The news overall has been poorly received. Retail sales were up a little, but widely missed consensus estimates (.2% vs .6% previous and .5% consensus). Best Buy (NYSE:BBY) missed estimates again ($.47 vs $.51 estimated). This is the season when you'd expect Same Store Sales to be positive but they were down (-.1%). Nevertheless, markets shrugged this off early on hopes that the Bernank would deliver the goods with more QE--which didn't happen, and everything negative.
So what we have now is little confidence in Europe and an obvious pattern of a developing recession. The slowdown in China is becoming clearer; Brazil GDP is also moving rapidly lower; India reported its first industrial output decline in 2 years after 13 straight interest rate increases, and so it goes.
Earnings warnings are becoming more ubiquitous and will challenge forward-looking PE estimates, not to mention stock prices.
The problem we face with low interest rates presently is they're killingseniors and savers and haven't helped the housing market one bit.
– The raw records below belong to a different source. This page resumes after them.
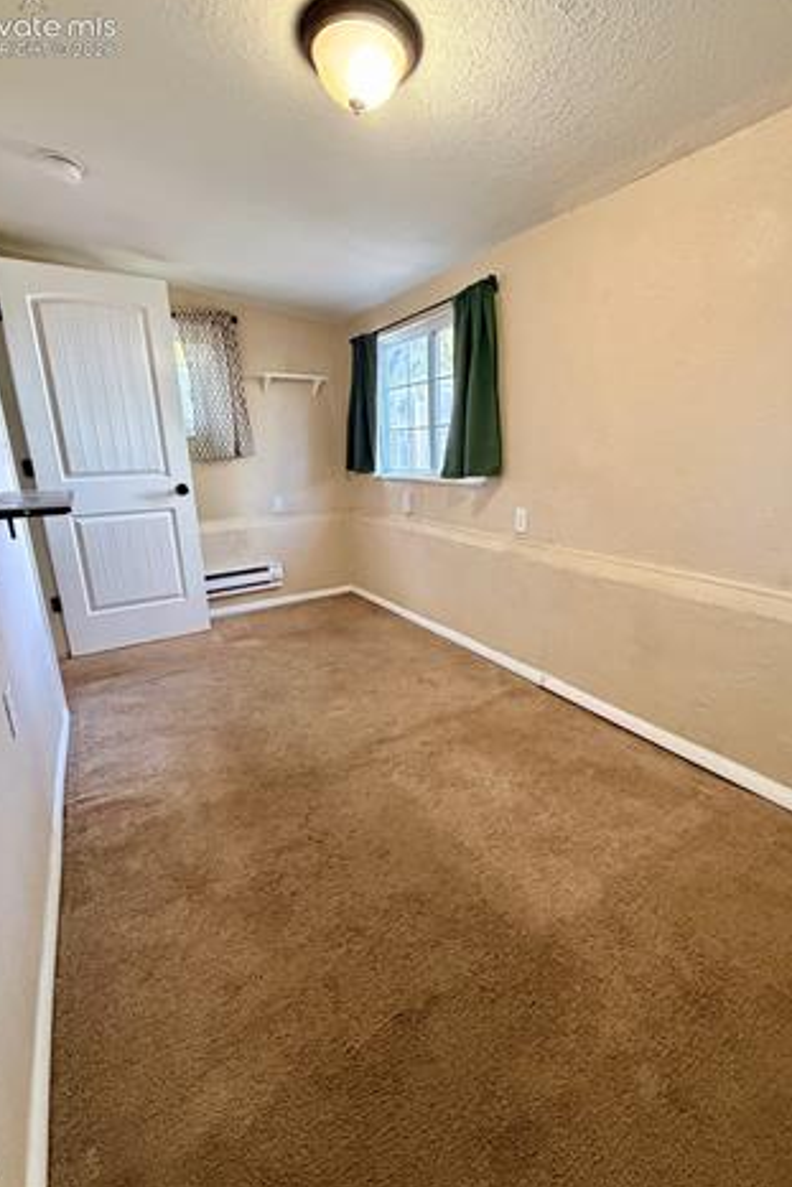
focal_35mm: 15
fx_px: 495
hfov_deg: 77.4
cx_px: 400
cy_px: 588
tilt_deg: -15.1
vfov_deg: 100.4
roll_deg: +1.5
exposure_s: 1/60
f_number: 2.2
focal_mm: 2.22
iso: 500
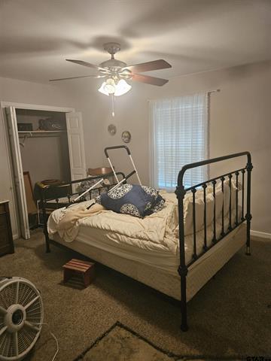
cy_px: 180
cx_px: 136
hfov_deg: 58.9
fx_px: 240
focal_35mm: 23
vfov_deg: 73.9
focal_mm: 5.4
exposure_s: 1/60
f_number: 1.8
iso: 640
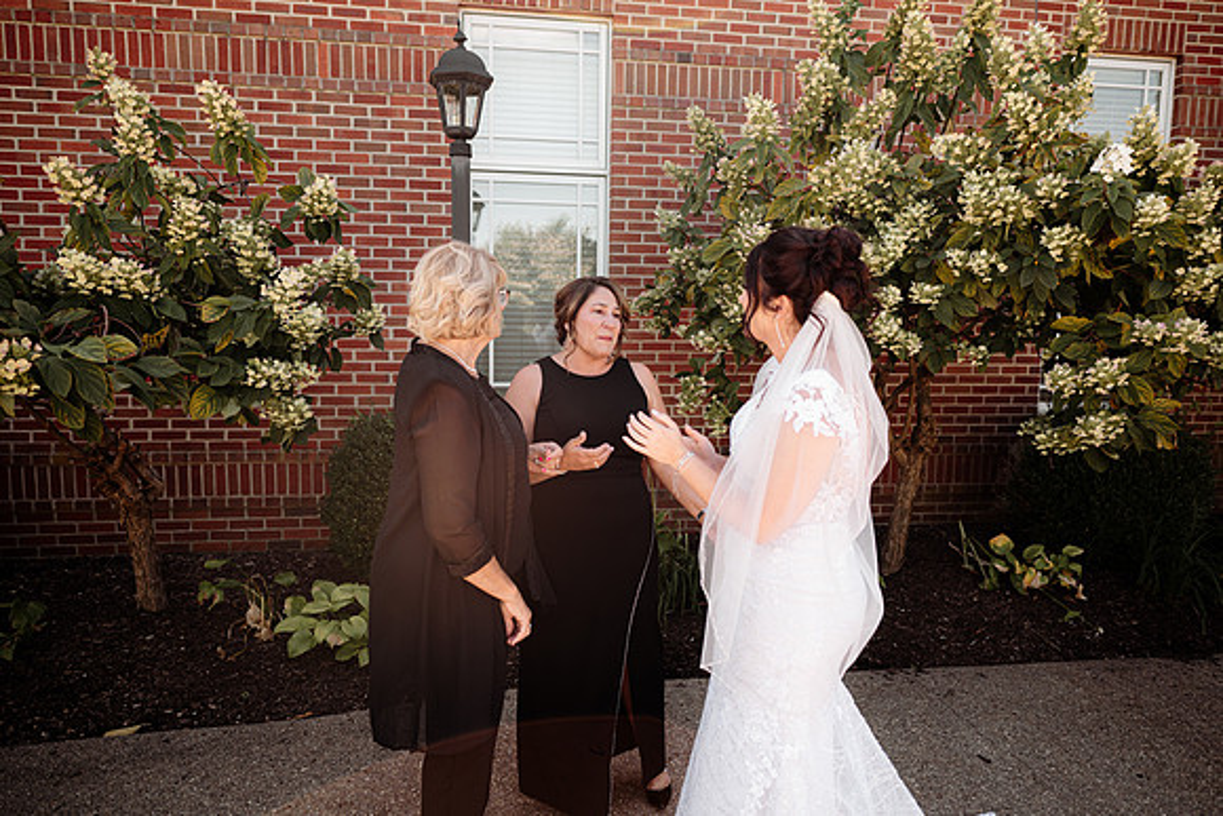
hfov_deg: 73.7
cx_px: 612
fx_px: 815
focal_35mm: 24
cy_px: 408
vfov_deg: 53.2
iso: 250
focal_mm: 24
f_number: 2.8
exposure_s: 1/640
A high supply of bank owned inventory sits without resolution but needs large bulk sales. It sounds cruel, but letting it fester does more damage overall. Announcing that interest rates will stay low for another two years doesn't stimulate potential home buyers to act. They figure time is on their side and prices keep falling, so why do anything? Further, corporations are hording cash and find it more rewarding (at least for those with stock options) to buy back shares rather than payout dividends or make useful investments beyond buying up the competition.
The bottom line Tuesday is stocks were sold hard after bulls had a chance to digest the non-news from the Fed. The Bulls launched a programmed "stick save" on the DJIA at the 200 day moving average, but no other index could match that. Gold continued to fall as the dollar rose and bond prices were strong.
And the beat goes on...
Volume increased substantially on Tuesday especially after the Fed announcement. Breadth per the WSJ remains negative.